**TASK LIST:**
1. In the forum thread about Wandledi below, list every reason the reply from 892936 gives for considering Wandledi better than JSP.
2. Answer these questions from the forum thread about Wandledi below:
(a) Which other library did the author use for HTML templates in a few projects?
(b) Besides Java, which language does Wandledi work with?
(c) According to the first comment, what did JSF replace JSP with?
3. Reproduce word for word the passage of the forum thread about Wandledi below, starting at "The idea isn't" and ending at "could make sense?".

**TEXT UNDER STUDY:**

_ _ _ _ _ _ _

I've built and worked on quite a number of web applications using JSP for HTML templates.
I always found that the templates would get quite messy and confusing even if you use JSTL instead of scriptlets.
In a few projects I used other libraries for the HTML templates, Velocity for example.
Though, that's just the same in a slightly different syntax. I've also worked with numerous other technologies in Ruby land,
but I'm not happy with them either.

To come to the point of this post: I don't like it very much and so I've created an alternative: Wandledi

To describe it shortly: Instead of including scriptlets or custom tags into HTML files Wandledi uses a separate layer that's only responsible
for transforming HTML markup in order to fill it with dynamic data and so on.
For further information please have a look at http://wandledi.org *.
The idea isn't entirely new, though I don't know any other library that implements it in this way and not only for Java,
but for Scala, too.

The reason I post this here is that I was hoping to get some feedback from Java (and possibly Scala) developers on the whole thing.
Do you find the idea totally ludicrous or do you think it could make sense?

I for one am actually using Wandledi in several projects and I like it very much.
However, I might be a little biased. ;)

Regards,

Markus

* For an actual Java example see: http://wandledi.org/spells/duplication.html

Edited by: user5480329 on 06.10.2011 12:25

Edited by: user5480329 on 06.10.2011 13:33
Tagged:

Comments

  • 892997
    892997 Member Posts: 5
    The world needs an alternative to JSP and from time to time gets one. Recently JSF has dropped JSP as obsolete and has replaced it with Facelets. There are better alternatives to JSP than Facelets but that is their choice and they will get all the profit appropreate for such a choice.

    We need not just "an alternative to JSP" but the one that may suggest some better solutions to the week points of JSP. May you explain in which sences your technology is better than JSP?
  • 892936
    892936 Member Posts: 5
    Thanks for your reply.

    As opposed to JSP you don't obfuscate your HTML markup with scriptlets or foreign tags to include dynamic data or display
    different portions of it depending on certain conditions.
    Instead you create the HTML file first, writing pure HTML. No foreign fragments whatsoever.

    Additionally to your HTML file you then may create an accompanying class containg instructions as to how transform that HTML.
    This is similar to XSLT. Though everything is expressed Java.

    I consider this better for the following reasons:

    - The HTML markup stays clean and can even be edited with HTML editors such as Dreamweaver without getting confused.
    The latest version of it actually supports JSP I think. But nontheless the markup is also easier to read for humans, too.

    - HTML files can be changed directly and the view is updated without recompilation. No compilation or runtime errors as a result of changes to templates
    possible.

    - By putting the transformation logic into plain classes you can use the full power of the language (Java, Scala, ...) to describe the view transformations.
    This includes inheritance, composition and polymorphism to build up larger, more complex transformations OOP-style.

    - The web designer can start building a functioning HTML page locally first without needing a server. Also they don't need to know jack about Java, JSP, JSTL, etc..
    They can use mock data and examples in the page, which are easily replaced by Wandledi, to create concrete, working instances.
    The real data can be inserted later.

    Wandledi is in fact not only an alternative to JSP, but an alternative approach to the whole MVC template business as it is commonly done.
  • 892997
    892997 Member Posts: 5
    edited Oct 7, 2011 10:04PM
    There were tons of discussions I read on this Java Web Frameworks who's better issue. So maybe I have already some opinions for some of the points that I may tell upfront. To comment on others I may need time to think.

_ _ _ _ _ _ _

**COLLECTED DATA:**
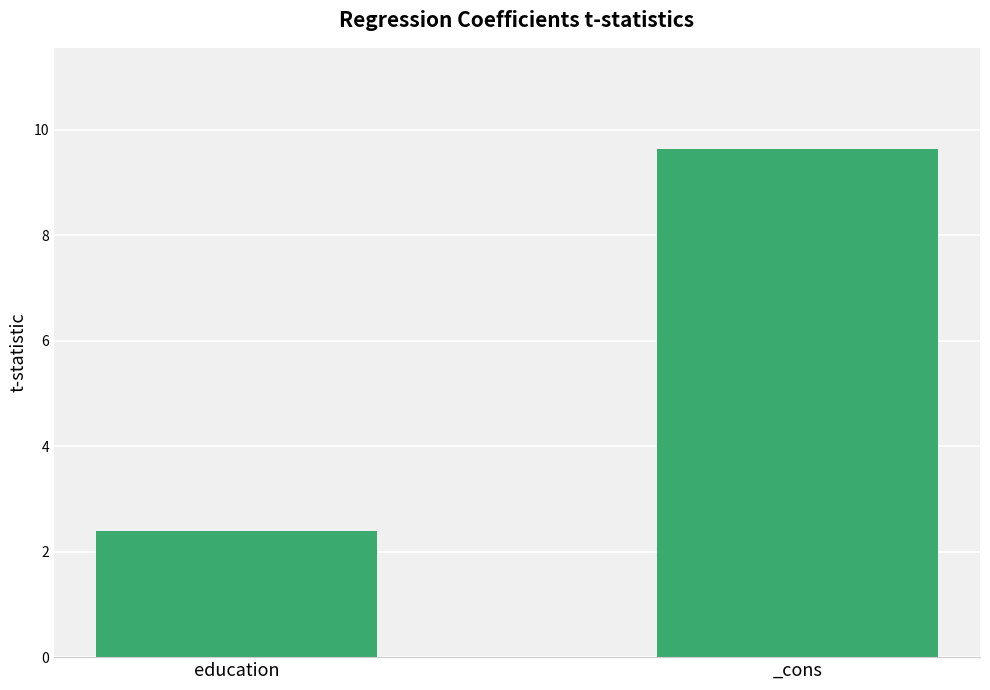

Which category has the lowest value across all series?

education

_ _ _ _ _ _ _

**ANSWERS IN ORDER:**
1.
1. The HTML markup stays clean. It can be edited with HTML editors such as Dreamweaver without confusing them, and it is easier for humans to read.
2. HTML files can be changed directly, and the view updates without recompilation. Changes to templates cannot cause compilation or runtime errors.
3. The transformation logic sits in plain classes, so the full power of the language (Java, Scala, ...) can be used, including inheritance, composition and polymorphism.
4. The web designer can build a working HTML page locally without a server and without knowing Java, JSP or JSTL. The page can use mock data that Wandledi replaces, and the real data can be inserted later.

2.
(a) Velocity
(b) Scala
(c) Facelets

3.
The idea isn't entirely new, though I don't know any other library that implements it in this way and not only for Java,
but for Scala, too.

The reason I post this here is that I was hoping to get some feedback from Java (and possibly Scala) developers on the whole thing.
Do you find the idea totally ludicrous or do you think it could make sense?